I always thought that being alone was the ideal and certainly there are times its okay to be alone but I am waking up on some level to the fact that I have just been alone SOOOO much for years that it has been a terribly painful thing. There have been times when support was offered to me, but I could not trust the support and much of my needing to be alone has been due to the sheer essential necessity of self protection, far better to be alone than to be with others who hurt you, let you down or just don’t get you. Then I had accidents when I didn’t accept my need to be with people following the ending of my marriage which came on the back of me resisting support or fearing it.

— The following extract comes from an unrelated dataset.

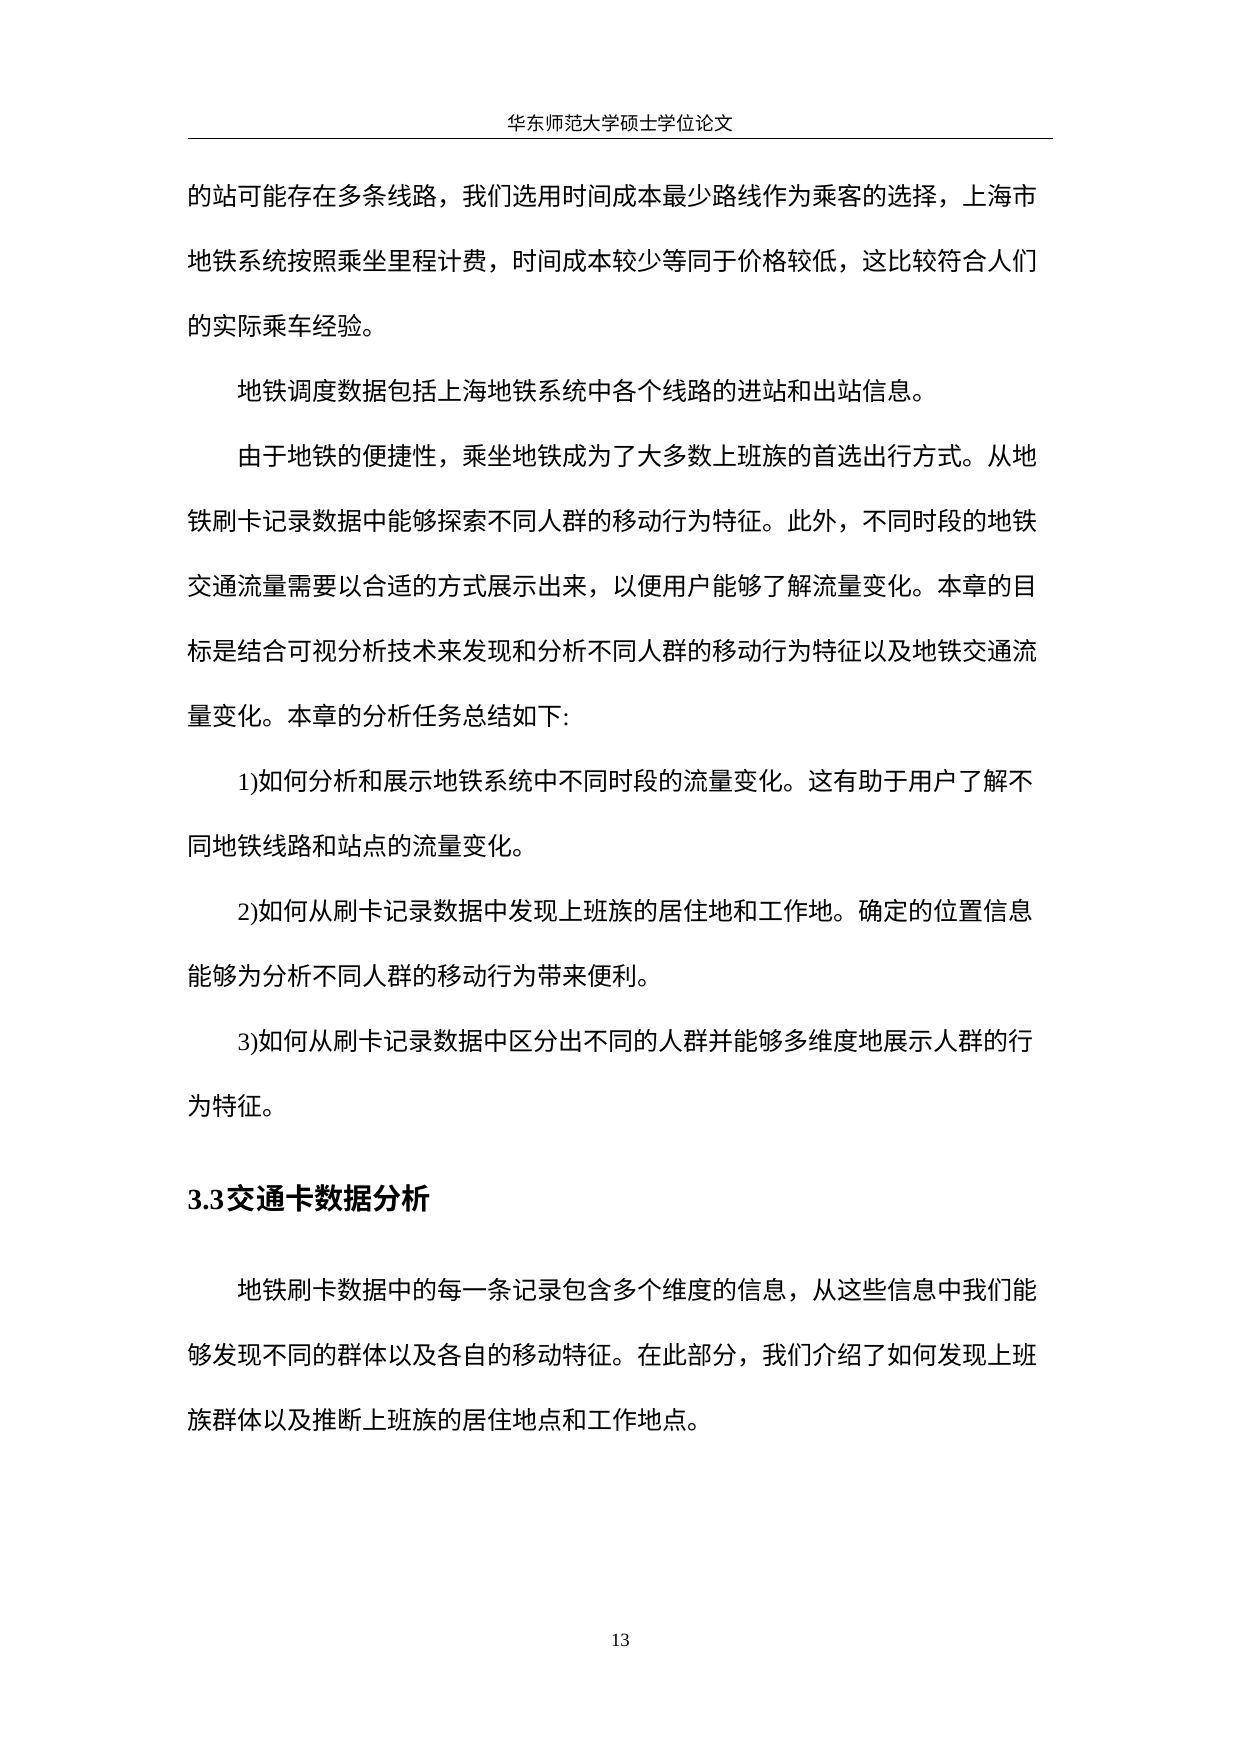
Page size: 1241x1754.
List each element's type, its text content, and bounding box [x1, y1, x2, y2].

At the moment I feel the aching in my body to be with people. To be in a place where I can connect. Its seems this being left or forced to be alone theme is such a deeply ancestral one when I consider it. At the moment when certain degrees in my astrology ancestors charts get triggered and at the time of critical migration with Thomas Matts Trudgeon (my great, great grandfather) left his home in Cornwall with his wife Eliza Jane and four children I get to experience these deep ancestral themes that have outplayed most especially in the life of my oldest sister who died a few years ago and had those same degrees in her own chart connected to the time of migration for her own GG Grandfather.
I had a longing to go to see my nephews (her sons) just over a few months ago. In the end the trip got cancelled. I got scared and I didn’t know how safe I would be. Mum decided it wasn’t the best time to go north with her legs prone to swelling and we called the trip off, but talking about it with my therapist yesterday I see that I have been feeling more depressed since we made the decision not to go. Mum then got really sick a few days out from making the decision and we have all regressed again in some way. It may actually be a necessary regression, though. A regression in terms of healing and bringing to consciousness something quiet deep.
We are in the anniversary of my Dad’s illness and death and my sister’s breast cancer last year. I have been the one crying. Today my brother is visiting and we are going to the hospital together to see Mum. I am so happy about this. I rarely see my brother and often feel a great distance from him but I opened up deeply to Mum the other day and feel this is going to be a meeting in which I can open up, or at least speak my truth with them. And I feel there is a re-connection that is trying to happen at a time when the big disconnect started to happen for my family with my father’s death leading up to the anniversary of my oldest sister’s stroke.
I will keep you posted. Its just lovely though for me to begin to be able to feel the true needs of my heart free of the barricades of so much fear and defensiveness today. The sun is out and I feel hope after some very dark days and two nights of bad nosebleeds. I felt it was as though my life blood was screaming out from my heart, Deb don’t keep me trapped and locked up inside any more, let me feel love, let me give love. Set me free. Today I am listening. I hope my hope does not get harshly dashed on the rocks of reality, but you know what, if it does I can and will cope. That I know for sure.